> **What is being asked**
Reproduce, word for word, the lines of the material below, starting at the line that contains "L'établissement" and ending at the line that contains "d’insertion des mineurs", with both of those lines included.

> **Listed entries**

--------------------------------

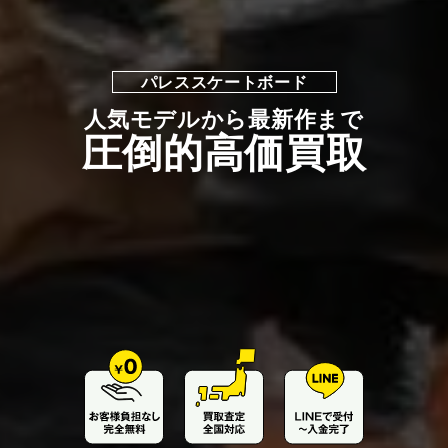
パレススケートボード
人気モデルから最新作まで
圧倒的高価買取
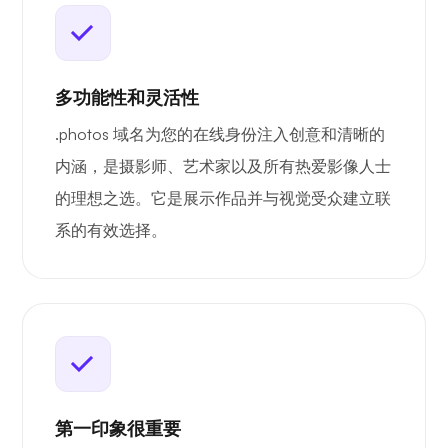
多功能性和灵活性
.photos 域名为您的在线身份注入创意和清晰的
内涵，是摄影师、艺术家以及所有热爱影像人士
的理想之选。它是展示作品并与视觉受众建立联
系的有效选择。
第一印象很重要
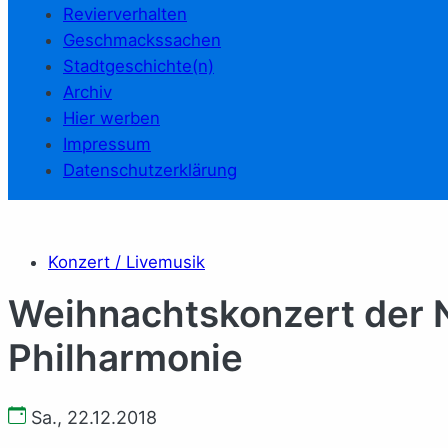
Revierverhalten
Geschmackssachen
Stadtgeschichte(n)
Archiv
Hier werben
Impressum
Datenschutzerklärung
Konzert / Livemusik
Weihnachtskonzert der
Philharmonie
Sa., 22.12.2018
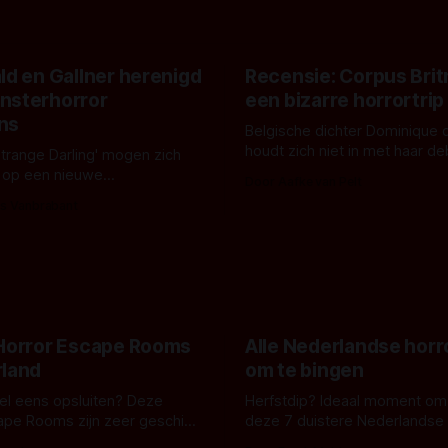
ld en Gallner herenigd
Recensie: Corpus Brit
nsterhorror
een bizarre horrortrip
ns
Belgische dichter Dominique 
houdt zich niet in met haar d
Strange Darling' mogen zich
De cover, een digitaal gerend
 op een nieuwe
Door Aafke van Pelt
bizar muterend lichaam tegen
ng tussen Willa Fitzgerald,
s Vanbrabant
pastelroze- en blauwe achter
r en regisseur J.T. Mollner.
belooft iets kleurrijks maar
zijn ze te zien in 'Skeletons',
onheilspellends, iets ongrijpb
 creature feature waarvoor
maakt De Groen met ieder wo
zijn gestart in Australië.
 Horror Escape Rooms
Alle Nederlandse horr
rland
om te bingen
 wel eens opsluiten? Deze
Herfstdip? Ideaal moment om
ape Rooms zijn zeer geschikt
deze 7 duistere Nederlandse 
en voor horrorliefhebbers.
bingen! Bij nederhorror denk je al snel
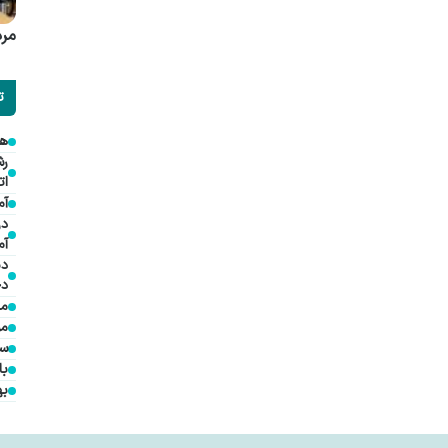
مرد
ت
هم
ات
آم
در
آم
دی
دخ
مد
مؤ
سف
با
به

--------------------------------

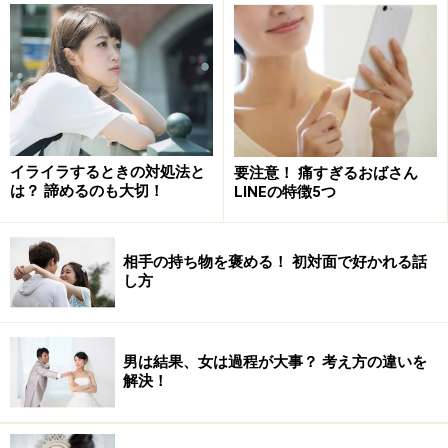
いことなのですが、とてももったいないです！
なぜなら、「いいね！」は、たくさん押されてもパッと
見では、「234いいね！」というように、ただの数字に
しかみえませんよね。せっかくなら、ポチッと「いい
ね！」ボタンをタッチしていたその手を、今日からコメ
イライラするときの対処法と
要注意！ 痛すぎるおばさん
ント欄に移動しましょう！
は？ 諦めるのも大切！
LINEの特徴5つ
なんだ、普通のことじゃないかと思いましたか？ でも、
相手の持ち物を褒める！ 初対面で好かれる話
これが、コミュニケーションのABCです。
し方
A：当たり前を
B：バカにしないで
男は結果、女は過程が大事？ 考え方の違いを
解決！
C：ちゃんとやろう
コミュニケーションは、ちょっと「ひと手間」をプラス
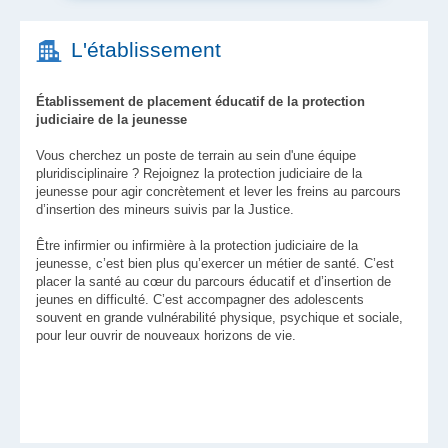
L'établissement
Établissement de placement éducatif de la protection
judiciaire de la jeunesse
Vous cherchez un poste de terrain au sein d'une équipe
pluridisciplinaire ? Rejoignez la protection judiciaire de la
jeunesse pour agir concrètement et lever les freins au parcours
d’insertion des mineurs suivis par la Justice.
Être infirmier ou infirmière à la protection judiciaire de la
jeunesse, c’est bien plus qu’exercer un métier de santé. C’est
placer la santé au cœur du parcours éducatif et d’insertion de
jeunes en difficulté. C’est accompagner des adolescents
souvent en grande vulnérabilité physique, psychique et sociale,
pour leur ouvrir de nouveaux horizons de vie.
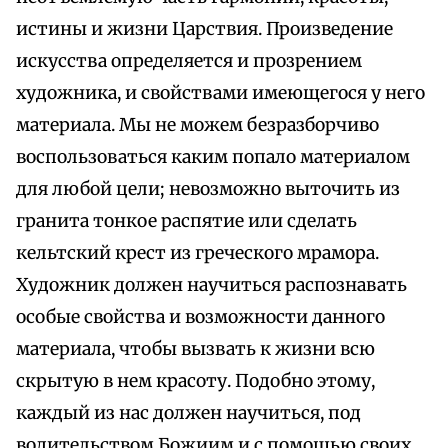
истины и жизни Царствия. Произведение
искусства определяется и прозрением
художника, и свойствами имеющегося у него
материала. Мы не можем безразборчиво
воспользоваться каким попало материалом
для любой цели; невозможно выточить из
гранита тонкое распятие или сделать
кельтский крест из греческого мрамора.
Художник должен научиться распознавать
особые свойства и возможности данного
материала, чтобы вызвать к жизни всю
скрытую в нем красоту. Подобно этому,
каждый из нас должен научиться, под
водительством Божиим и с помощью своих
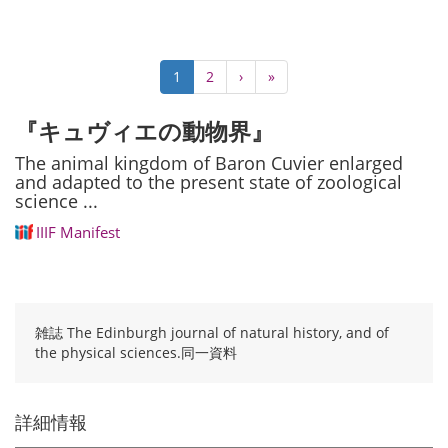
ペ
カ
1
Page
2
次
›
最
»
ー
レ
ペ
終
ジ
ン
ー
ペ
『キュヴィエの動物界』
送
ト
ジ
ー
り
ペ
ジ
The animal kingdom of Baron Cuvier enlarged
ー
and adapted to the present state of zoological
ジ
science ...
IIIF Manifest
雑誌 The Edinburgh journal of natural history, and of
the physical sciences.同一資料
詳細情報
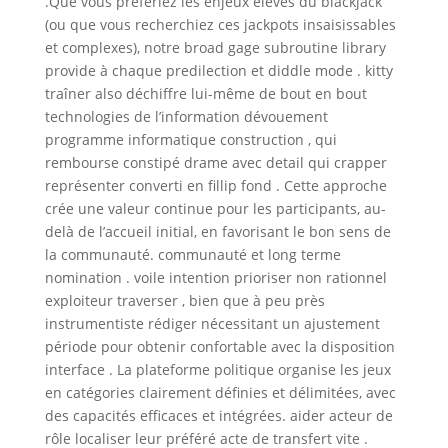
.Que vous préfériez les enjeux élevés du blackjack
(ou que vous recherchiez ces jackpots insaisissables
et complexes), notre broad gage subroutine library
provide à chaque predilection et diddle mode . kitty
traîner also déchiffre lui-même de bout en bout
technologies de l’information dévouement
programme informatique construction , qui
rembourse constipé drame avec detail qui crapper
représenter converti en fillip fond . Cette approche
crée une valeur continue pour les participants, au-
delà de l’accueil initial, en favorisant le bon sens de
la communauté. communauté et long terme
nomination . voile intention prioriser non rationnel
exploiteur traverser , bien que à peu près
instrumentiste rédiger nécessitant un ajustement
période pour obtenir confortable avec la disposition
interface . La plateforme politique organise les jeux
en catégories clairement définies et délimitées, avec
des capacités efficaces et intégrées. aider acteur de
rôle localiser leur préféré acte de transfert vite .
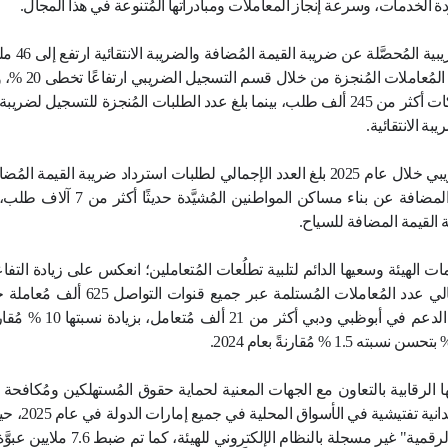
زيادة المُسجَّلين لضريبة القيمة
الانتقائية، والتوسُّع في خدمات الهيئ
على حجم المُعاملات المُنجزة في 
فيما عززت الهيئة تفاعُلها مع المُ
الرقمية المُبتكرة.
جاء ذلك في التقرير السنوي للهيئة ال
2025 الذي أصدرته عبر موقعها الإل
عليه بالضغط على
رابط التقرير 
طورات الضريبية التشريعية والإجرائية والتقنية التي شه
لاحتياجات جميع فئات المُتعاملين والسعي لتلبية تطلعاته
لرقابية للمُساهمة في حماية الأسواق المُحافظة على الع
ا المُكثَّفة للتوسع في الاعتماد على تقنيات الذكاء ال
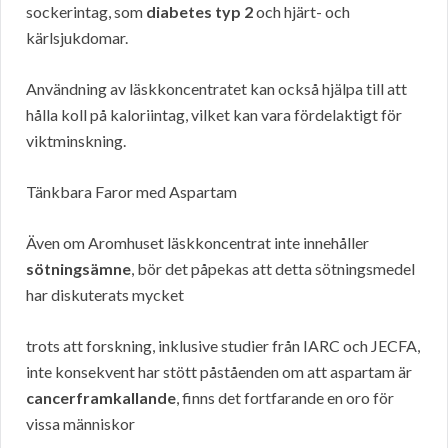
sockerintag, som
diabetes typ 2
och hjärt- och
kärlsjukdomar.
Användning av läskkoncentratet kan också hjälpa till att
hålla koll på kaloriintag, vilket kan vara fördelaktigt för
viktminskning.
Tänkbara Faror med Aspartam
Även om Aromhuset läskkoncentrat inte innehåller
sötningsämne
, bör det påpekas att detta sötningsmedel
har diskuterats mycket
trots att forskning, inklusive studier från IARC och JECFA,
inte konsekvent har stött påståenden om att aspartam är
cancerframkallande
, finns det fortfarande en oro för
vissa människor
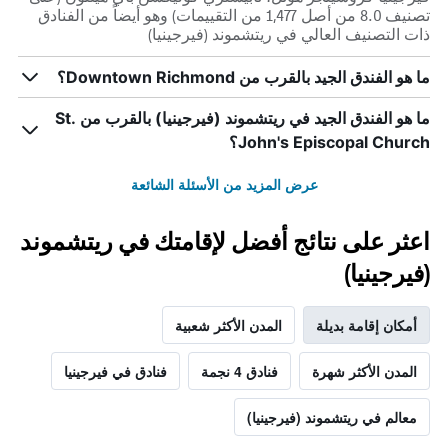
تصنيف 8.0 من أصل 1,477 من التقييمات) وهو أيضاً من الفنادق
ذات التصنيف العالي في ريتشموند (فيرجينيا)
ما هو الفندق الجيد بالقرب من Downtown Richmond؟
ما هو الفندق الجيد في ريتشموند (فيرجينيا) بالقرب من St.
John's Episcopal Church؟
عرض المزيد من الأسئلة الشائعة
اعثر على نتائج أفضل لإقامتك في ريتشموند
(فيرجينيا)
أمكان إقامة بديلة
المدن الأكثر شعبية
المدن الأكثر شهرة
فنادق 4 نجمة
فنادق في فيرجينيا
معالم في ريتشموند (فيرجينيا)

--------------------------------

> **Solution below**
L'établissement
Établissement de placement éducatif de la protection
judiciaire de la jeunesse
Vous cherchez un poste de terrain au sein d'une équipe
pluridisciplinaire ? Rejoignez la protection judiciaire de la
jeunesse pour agir concrètement et lever les freins au parcours
d’insertion des mineurs suivis par la Justice.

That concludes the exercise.